Donovan Bisbee ’12 – The walled city of York in the United Kingdom has a vibrant history which includes Roman occupation, Viking conquest and rule, the War of the Roses, and much more. Upon arriving at the rail station in late January, I was immediately struck by the historic nature of York. My five minute taxi ride to the University passed by an art museum, a theatre, and several pubs.
I have just finished my second week of classes and third week overall at York St. John University, and I find that it takes a bit of time to adjust to such a new and exciting locale. My first week here was spent getting to know the layout of the city and registering for classes. There are nearly 100 international students studying at YSJ this semester, and the international office here has organized different trips and teas (which I am quickly learning are a central part of English social life) for those of us here on an exchange.

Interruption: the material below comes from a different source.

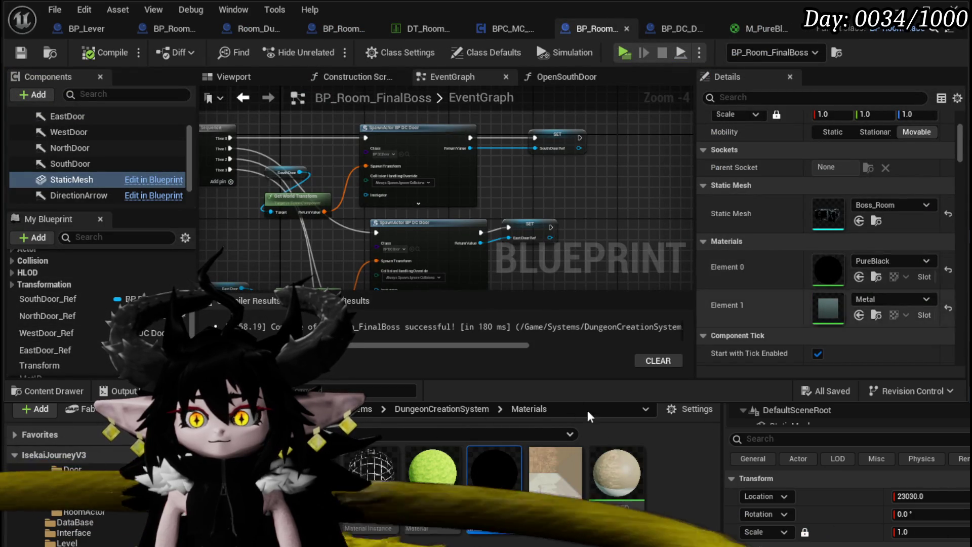
Assign M_PureBlackTwoSides to the room mesh's Element 0, inspect the boss room in the level, and save.
left_click(859, 276)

At the end of our orientation week we journeyed to Whitby, a small town on the northeastern coast, and spent the better part of a day exploring and appreciating it. Whitby is, among other things, the home of Captain Cook, (whom you’ll recall discovered Australia) the setting of Bram Stoker’s Dracula, and home of Caedmon (arguably the first known poet of Old English). Whitby also boasts the spectacular ruins of Whitby Abbey, originally erected in the 7th century. A stop at one of the multiple chipperies completed the experience.
After that, it was back to York to prepare for classes. I’m taking two theatre classes and one class on American literature. Being a foreigner is an extremely interesting experience (for me this is one of the first extended stays out of the U.S.) Craig O’Connor, who is also studying abroad in the U.K., and I have observed that you can dress as if you’re British, act as if you’re British, and even develop an affinity for baked beans as a breakfast food; however, as soon as you open your mouth, and say more than three words, it’s obvious to any Brit that you’re American.
In my American Literature class I became the de facto resource on American culture and society as soon as people found out that I was from the U.S. I’m thoroughly enjoying my time abroad, and I look forward to traveling around the U.K and Europe. So far I’ve really only been to London, Whitby, York, and Grantham; however, I have plans to visit Cambridge, Canterbury, Edinburgh, and other places within the next few months. If I had longer weekends, I’d be tempted to try to walk from the site of the Tabard Inn in Southwark to Canterbury. Unfortunately, I have neither the time nor the tales to pursue such a project. I’m already appreciative of the incredible opportunity this semester will provide, and I look forward to the adventure ahead.
3 comments on ““Welcome to England; you’ll fit right in””
Enjoy your time in England and take the time to see and do as much as you can while there. I had the opportunity to study in England during my junior year at Wabash, and it certainly was a life changing event. Best of luck in your studies. The life lessons that you will learn through living and studying in another country will prove invaluable. Cheers, Brad Rickel ’87
Dear Mr. Hewitt,
I enjoyed your article titled “Welcome to England; you’ll fit right in.” I’m a housewife and prior to that a clerk-secretary. I’m a little intimidated because I’m no where near your peer. But a pen pal had suggested that I read Henry Adam’s book titled “The Education of Henry Adams.” I did so as well as the prequel titled “Mont Saint Michel and Chartres.” Mr. Adams had written other works also. If you have time and if you have not read it already, perhaps “The Education of Henry Adams” would be a grand book to complement your studies in England as well as that of American Literature. England is a prominent subject in the book. If you do not have a hard copy of “The Education of Henry Adams” it is available on the Internet at Project Gutenburg. Best wishes to you. I enjoyed your article.
I heartily commend the scarves. You’re looking European already.